■ **STATED EXERCISE**: Copy the material below line for line, with no changes at all.

■ **INFORMATION SUPPLIED**:
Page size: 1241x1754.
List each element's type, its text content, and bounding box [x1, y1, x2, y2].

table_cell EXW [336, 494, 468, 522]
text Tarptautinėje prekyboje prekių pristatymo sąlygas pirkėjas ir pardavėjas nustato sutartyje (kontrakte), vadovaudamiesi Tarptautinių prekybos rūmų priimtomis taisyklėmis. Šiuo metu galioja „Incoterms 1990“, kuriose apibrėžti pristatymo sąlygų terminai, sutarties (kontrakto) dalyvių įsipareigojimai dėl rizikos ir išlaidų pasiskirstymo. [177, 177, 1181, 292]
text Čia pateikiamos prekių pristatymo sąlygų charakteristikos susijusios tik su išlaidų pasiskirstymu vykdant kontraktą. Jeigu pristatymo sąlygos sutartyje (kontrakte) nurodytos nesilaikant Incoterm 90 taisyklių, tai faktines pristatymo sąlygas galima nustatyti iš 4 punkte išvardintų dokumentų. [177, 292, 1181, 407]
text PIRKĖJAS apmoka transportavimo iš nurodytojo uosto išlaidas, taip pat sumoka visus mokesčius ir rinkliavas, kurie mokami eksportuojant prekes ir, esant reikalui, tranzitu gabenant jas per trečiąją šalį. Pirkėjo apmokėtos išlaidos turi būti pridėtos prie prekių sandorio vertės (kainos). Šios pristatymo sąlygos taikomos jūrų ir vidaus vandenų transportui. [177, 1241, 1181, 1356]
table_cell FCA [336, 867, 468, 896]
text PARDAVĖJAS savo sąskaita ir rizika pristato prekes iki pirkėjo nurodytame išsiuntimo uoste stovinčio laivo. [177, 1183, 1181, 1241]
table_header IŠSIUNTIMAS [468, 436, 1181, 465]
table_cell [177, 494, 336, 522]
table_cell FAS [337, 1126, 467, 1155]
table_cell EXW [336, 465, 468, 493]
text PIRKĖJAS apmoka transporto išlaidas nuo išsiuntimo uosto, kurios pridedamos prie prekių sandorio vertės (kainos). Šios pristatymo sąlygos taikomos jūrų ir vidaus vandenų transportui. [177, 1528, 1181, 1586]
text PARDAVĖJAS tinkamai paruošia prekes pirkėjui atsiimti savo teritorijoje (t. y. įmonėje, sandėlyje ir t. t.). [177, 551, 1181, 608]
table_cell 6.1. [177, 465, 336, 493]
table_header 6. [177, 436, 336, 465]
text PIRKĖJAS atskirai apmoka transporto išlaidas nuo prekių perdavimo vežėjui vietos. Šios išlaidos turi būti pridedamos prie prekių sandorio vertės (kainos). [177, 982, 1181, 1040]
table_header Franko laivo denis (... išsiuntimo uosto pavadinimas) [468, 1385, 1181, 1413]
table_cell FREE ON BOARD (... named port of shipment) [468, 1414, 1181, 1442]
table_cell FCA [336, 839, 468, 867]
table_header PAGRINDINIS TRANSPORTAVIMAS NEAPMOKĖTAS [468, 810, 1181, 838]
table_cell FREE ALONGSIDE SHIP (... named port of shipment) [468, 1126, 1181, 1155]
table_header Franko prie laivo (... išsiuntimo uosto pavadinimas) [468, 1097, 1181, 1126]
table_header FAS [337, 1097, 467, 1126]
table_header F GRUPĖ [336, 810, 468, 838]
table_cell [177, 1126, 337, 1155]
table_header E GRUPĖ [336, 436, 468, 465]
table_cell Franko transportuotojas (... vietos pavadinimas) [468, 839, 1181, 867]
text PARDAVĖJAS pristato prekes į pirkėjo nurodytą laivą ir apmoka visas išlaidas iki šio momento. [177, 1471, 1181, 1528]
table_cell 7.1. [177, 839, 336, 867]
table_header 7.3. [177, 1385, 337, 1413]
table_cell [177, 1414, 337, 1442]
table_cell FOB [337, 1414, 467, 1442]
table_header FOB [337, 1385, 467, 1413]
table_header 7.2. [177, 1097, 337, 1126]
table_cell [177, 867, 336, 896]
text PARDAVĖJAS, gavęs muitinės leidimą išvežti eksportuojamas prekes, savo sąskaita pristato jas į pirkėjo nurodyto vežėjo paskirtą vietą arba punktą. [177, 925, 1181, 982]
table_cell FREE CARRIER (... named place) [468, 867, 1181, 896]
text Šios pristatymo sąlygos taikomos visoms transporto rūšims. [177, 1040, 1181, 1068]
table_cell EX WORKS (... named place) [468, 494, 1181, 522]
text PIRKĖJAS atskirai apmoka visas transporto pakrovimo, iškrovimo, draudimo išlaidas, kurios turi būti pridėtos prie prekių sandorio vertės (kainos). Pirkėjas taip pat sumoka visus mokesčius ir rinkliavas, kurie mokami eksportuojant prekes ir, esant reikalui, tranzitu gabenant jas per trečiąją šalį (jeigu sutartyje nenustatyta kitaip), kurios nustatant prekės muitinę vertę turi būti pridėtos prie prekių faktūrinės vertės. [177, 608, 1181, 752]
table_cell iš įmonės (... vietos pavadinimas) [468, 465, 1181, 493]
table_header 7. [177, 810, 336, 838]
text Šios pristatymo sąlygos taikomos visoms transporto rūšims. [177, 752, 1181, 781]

■ **ANSWER TO THE EXERCISE**:
Page size: 1241x1754.
List each element's type, its text content, and bounding box [x1, y1, x2, y2].

table_cell EXW [336, 494, 468, 522]
text Tarptautinėje prekyboje prekių pristatymo sąlygas pirkėjas ir pardavėjas nustato sutartyje (kontrakte), vadovaudamiesi Tarptautinių prekybos rūmų priimtomis taisyklėmis. Šiuo metu galioja „Incoterms 1990“, kuriose apibrėžti pristatymo sąlygų terminai, sutarties (kontrakto) dalyvių įsipareigojimai dėl rizikos ir išlaidų pasiskirstymo. [177, 177, 1181, 292]
text Čia pateikiamos prekių pristatymo sąlygų charakteristikos susijusios tik su išlaidų pasiskirstymu vykdant kontraktą. Jeigu pristatymo sąlygos sutartyje (kontrakte) nurodytos nesilaikant Incoterm 90 taisyklių, tai faktines pristatymo sąlygas galima nustatyti iš 4 punkte išvardintų dokumentų. [177, 292, 1181, 407]
text PIRKĖJAS apmoka transportavimo iš nurodytojo uosto išlaidas, taip pat sumoka visus mokesčius ir rinkliavas, kurie mokami eksportuojant prekes ir, esant reikalui, tranzitu gabenant jas per trečiąją šalį. Pirkėjo apmokėtos išlaidos turi būti pridėtos prie prekių sandorio vertės (kainos). Šios pristatymo sąlygos taikomos jūrų ir vidaus vandenų transportui. [177, 1241, 1181, 1356]
table_cell FCA [336, 867, 468, 896]
text PARDAVĖJAS savo sąskaita ir rizika pristato prekes iki pirkėjo nurodytame išsiuntimo uoste stovinčio laivo. [177, 1183, 1181, 1241]
table_header IŠSIUNTIMAS [468, 436, 1181, 465]
table_cell [177, 494, 336, 522]
table_cell FAS [337, 1126, 467, 1155]
table_cell EXW [336, 465, 468, 493]
text PIRKĖJAS apmoka transporto išlaidas nuo išsiuntimo uosto, kurios pridedamos prie prekių sandorio vertės (kainos). Šios pristatymo sąlygos taikomos jūrų ir vidaus vandenų transportui. [177, 1528, 1181, 1586]
text PARDAVĖJAS tinkamai paruošia prekes pirkėjui atsiimti savo teritorijoje (t. y. įmonėje, sandėlyje ir t. t.). [177, 551, 1181, 608]
table_cell 6.1. [177, 465, 336, 493]
table_header 6. [177, 436, 336, 465]
text PIRKĖJAS atskirai apmoka transporto išlaidas nuo prekių perdavimo vežėjui vietos. Šios išlaidos turi būti pridedamos prie prekių sandorio vertės (kainos). [177, 982, 1181, 1040]
table_header Franko laivo denis (... išsiuntimo uosto pavadinimas) [468, 1385, 1181, 1413]
table_cell FREE ON BOARD (... named port of shipment) [468, 1414, 1181, 1442]
table_cell FCA [336, 839, 468, 867]
table_header PAGRINDINIS TRANSPORTAVIMAS NEAPMOKĖTAS [468, 810, 1181, 838]
table_cell FREE ALONGSIDE SHIP (... named port of shipment) [468, 1126, 1181, 1155]
table_header Franko prie laivo (... išsiuntimo uosto pavadinimas) [468, 1097, 1181, 1126]
table_header FAS [337, 1097, 467, 1126]
table_header F GRUPĖ [336, 810, 468, 838]
table_cell [177, 1126, 337, 1155]
table_header E GRUPĖ [336, 436, 468, 465]
table_cell Franko transportuotojas (... vietos pavadinimas) [468, 839, 1181, 867]
text PARDAVĖJAS pristato prekes į pirkėjo nurodytą laivą ir apmoka visas išlaidas iki šio momento. [177, 1471, 1181, 1528]
table_cell 7.1. [177, 839, 336, 867]
table_header 7.3. [177, 1385, 337, 1413]
table_cell [177, 1414, 337, 1442]
table_cell FOB [337, 1414, 467, 1442]
table_header FOB [337, 1385, 467, 1413]
table_header 7.2. [177, 1097, 337, 1126]
table_cell [177, 867, 336, 896]
text PARDAVĖJAS, gavęs muitinės leidimą išvežti eksportuojamas prekes, savo sąskaita pristato jas į pirkėjo nurodyto vežėjo paskirtą vietą arba punktą. [177, 925, 1181, 982]
table_cell FREE CARRIER (... named place) [468, 867, 1181, 896]
text Šios pristatymo sąlygos taikomos visoms transporto rūšims. [177, 1040, 1181, 1068]
table_cell EX WORKS (... named place) [468, 494, 1181, 522]
text PIRKĖJAS atskirai apmoka visas transporto pakrovimo, iškrovimo, draudimo išlaidas, kurios turi būti pridėtos prie prekių sandorio vertės (kainos). Pirkėjas taip pat sumoka visus mokesčius ir rinkliavas, kurie mokami eksportuojant prekes ir, esant reikalui, tranzitu gabenant jas per trečiąją šalį (jeigu sutartyje nenustatyta kitaip), kurios nustatant prekės muitinę vertę turi būti pridėtos prie prekių faktūrinės vertės. [177, 608, 1181, 752]
table_cell iš įmonės (... vietos pavadinimas) [468, 465, 1181, 493]
table_header 7. [177, 810, 336, 838]
text Šios pristatymo sąlygos taikomos visoms transporto rūšims. [177, 752, 1181, 781]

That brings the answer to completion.